Hodges came out of semi-retirement to reunite with Owen on his final film in 2003, I’ll Sleep When I’m Dead, with Owen playing a criminal hungry for revenge after the rape of his younger brother (Jonathan Rhys Meyers) by a London gangster (Malcolm McDowell). The Guardian called the film “startlingly bleak; a no-frills existential gangster tale that, at its best, exudes the same reptilian menace [Hodges] showed on Get Carter. Certainly it touches on similar themes: honour, revenge, male violence.”

Hodges experienced a late burst of appreciation over the last two decades of his life, as his films that were affected by distribution problems in the 1970s and 1980s were restored and rereleased. “He’s a rare bird in British cinema, and I’m just pleased he’s getting some recognition,” McDowell, a longtime friend of Hodges’, told the Guardian in 2003. “I’m pissed off that it’s taken 35 years, but that’s typical of England. We never realise what we’ve got until it’s almost too bloody late.”
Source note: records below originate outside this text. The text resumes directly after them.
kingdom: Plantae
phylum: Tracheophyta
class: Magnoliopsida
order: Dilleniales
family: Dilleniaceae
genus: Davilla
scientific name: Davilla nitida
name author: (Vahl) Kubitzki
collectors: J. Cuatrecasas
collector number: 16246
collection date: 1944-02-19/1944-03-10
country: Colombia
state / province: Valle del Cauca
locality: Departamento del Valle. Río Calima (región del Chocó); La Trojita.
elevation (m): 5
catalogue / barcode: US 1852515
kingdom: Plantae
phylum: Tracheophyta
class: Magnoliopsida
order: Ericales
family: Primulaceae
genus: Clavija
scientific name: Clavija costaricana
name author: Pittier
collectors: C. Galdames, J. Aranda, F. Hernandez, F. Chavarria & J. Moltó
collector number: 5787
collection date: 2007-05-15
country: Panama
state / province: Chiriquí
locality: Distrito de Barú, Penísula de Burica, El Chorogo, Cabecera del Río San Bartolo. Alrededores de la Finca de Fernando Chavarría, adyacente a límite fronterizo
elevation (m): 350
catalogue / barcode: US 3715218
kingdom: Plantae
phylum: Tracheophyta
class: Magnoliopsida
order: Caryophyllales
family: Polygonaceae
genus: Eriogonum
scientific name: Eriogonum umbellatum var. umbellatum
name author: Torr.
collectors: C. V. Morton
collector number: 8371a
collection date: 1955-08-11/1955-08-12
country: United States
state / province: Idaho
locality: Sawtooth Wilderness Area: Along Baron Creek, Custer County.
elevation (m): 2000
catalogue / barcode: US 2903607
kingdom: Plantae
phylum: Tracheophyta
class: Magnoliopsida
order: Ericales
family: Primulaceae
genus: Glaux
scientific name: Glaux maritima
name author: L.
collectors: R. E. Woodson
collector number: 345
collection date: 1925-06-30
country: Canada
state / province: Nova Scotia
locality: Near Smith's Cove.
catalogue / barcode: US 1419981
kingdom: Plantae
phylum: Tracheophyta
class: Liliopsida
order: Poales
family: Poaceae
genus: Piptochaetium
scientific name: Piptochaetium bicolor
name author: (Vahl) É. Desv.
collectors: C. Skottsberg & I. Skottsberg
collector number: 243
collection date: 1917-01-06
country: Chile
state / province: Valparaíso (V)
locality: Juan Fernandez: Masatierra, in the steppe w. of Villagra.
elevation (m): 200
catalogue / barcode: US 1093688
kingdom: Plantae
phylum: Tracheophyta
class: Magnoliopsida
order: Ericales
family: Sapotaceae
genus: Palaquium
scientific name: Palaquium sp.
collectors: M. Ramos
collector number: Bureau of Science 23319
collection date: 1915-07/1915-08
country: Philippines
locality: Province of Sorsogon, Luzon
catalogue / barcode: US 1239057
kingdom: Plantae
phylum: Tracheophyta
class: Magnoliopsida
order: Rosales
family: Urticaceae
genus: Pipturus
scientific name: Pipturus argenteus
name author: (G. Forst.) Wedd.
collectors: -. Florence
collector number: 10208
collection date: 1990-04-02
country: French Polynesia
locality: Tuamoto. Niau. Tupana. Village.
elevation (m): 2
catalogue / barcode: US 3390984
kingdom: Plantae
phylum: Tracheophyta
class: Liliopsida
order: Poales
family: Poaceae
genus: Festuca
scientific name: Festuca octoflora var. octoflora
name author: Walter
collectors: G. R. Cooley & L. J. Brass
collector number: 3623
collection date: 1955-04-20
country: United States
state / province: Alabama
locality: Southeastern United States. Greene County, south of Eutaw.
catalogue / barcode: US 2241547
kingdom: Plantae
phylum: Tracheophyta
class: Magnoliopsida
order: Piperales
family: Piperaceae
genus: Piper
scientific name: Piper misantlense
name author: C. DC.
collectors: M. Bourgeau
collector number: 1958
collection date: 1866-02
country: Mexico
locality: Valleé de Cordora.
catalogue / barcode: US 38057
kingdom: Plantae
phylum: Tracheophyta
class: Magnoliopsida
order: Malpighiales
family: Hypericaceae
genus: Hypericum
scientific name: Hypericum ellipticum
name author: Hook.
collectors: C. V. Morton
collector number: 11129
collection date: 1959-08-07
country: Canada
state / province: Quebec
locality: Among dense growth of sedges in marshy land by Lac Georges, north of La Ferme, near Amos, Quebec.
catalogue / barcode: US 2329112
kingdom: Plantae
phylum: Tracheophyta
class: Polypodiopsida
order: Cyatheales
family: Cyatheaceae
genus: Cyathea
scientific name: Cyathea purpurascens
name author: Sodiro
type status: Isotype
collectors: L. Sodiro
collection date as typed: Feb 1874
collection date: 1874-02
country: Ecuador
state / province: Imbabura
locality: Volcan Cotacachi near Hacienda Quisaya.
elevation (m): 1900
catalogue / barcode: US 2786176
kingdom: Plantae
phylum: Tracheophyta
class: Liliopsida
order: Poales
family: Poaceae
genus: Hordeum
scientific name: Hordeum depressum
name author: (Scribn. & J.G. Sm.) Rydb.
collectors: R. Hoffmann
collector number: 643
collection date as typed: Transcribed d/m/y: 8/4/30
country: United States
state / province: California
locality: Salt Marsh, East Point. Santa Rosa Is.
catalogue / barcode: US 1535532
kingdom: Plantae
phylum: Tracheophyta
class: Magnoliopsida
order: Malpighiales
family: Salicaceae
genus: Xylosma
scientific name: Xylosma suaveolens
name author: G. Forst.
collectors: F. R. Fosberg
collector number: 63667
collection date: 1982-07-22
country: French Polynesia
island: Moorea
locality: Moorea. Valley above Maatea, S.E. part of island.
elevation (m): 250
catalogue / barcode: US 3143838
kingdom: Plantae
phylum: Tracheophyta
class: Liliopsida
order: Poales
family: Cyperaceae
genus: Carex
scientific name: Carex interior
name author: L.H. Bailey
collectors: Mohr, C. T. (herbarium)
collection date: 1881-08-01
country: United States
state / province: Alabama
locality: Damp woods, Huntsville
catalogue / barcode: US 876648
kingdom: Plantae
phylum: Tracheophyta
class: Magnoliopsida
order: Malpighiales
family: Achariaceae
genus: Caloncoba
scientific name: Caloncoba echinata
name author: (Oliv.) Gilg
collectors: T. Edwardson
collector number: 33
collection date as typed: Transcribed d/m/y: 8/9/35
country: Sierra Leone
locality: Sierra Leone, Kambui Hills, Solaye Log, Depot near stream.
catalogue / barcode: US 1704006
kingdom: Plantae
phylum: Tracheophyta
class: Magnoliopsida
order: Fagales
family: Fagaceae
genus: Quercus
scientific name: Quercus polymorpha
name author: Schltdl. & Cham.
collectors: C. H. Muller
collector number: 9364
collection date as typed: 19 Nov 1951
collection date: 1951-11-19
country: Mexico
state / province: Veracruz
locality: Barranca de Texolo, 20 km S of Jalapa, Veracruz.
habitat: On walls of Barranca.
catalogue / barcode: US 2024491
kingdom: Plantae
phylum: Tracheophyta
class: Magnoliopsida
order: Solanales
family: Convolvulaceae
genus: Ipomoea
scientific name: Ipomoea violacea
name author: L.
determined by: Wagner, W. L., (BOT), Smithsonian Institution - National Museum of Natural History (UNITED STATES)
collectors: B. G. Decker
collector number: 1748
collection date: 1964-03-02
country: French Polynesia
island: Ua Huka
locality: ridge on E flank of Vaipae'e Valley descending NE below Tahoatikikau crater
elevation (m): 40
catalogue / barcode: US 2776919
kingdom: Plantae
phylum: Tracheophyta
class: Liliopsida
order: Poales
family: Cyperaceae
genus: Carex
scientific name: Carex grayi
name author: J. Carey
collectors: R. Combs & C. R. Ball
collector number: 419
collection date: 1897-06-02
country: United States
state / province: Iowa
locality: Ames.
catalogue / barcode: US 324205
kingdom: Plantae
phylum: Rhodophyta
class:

But Hodges had no intention of returning to film-making, and said in 2020 that he was happy growing vegetables at his home in Dorset and writing noir fiction; he published a novel, Watching The Wheels Come Off, in 2010, and a collection of novella, titled Bait, Grist and Security, in 2018.

He is survived by his wife, Carol Laws, his sons Ben and Jake, and five grandchildren, Marlon, Honey, Orson, Michael and Gabriel.

• This article was amended on 21 December 2022 to correct an instance of a misspelling of the surname of Clive Owen.